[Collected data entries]
[Start of Attachment]
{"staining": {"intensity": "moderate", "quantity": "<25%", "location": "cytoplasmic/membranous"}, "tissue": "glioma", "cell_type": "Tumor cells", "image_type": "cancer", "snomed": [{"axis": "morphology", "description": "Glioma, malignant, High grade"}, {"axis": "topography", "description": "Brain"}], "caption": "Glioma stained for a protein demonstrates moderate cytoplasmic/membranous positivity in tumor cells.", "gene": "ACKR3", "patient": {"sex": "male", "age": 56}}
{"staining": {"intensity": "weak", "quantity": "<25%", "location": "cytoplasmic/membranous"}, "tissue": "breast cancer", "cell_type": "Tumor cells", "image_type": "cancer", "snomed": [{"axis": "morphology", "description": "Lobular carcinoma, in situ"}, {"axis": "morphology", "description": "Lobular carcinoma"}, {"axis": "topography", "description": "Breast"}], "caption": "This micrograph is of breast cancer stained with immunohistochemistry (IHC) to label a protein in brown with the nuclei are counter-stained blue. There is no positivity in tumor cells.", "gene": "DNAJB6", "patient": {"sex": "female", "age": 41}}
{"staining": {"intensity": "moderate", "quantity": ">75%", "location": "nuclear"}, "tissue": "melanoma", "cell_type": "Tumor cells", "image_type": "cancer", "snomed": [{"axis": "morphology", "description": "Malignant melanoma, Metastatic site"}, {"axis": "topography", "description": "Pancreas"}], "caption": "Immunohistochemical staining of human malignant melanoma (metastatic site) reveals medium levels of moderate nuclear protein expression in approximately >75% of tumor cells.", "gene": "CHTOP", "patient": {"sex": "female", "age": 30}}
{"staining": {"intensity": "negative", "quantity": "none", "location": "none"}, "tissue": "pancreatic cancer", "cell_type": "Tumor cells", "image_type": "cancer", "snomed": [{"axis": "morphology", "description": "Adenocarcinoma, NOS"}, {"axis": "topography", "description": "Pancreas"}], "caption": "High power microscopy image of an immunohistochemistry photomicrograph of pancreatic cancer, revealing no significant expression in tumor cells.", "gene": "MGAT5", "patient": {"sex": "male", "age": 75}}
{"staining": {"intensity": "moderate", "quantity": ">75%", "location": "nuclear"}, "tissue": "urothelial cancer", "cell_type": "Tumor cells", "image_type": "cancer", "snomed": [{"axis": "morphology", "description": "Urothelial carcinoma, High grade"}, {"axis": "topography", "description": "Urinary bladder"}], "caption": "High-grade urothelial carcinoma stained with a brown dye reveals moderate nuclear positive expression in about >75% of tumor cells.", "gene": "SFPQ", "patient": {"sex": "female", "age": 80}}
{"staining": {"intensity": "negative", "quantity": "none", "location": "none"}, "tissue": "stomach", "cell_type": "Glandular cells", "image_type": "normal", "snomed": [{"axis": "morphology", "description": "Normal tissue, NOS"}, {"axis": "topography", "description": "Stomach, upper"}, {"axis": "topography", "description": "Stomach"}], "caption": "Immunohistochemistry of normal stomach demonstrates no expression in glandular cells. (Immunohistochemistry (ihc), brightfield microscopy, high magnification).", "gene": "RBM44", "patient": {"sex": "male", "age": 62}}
[End of Attachment]
▶ **Problem**:
From the line containing "urothelial carcinoma stained" down to the last line of the data, transcribe every line exactly; nothing else should appear.

▶ **Exercise output**:
{"staining": {"intensity": "moderate", "quantity": ">75%", "location": "nuclear"}, "tissue": "urothelial cancer", "cell_type": "Tumor cells", "image_type": "cancer", "snomed": [{"axis": "morphology", "description": "Urothelial carcinoma, High grade"}, {"axis": "topography", "description": "Urinary bladder"}], "caption": "High-grade urothelial carcinoma stained with a brown dye reveals moderate nuclear positive expression in about >75% of tumor cells.", "gene": "SFPQ", "patient": {"sex": "female", "age": 80}}
{"staining": {"intensity": "negative", "quantity": "none", "location": "none"}, "tissue": "stomach", "cell_type": "Glandular cells", "image_type": "normal", "snomed": [{"axis": "morphology", "description": "Normal tissue, NOS"}, {"axis": "topography", "description": "Stomach, upper"}, {"axis": "topography", "description": "Stomach"}], "caption": "Immunohistochemistry of normal stomach demonstrates no expression in glandular cells. (Immunohistochemistry (ihc), brightfield microscopy, high magnification).", "gene": "RBM44", "patient": {"sex": "male", "age": 62}}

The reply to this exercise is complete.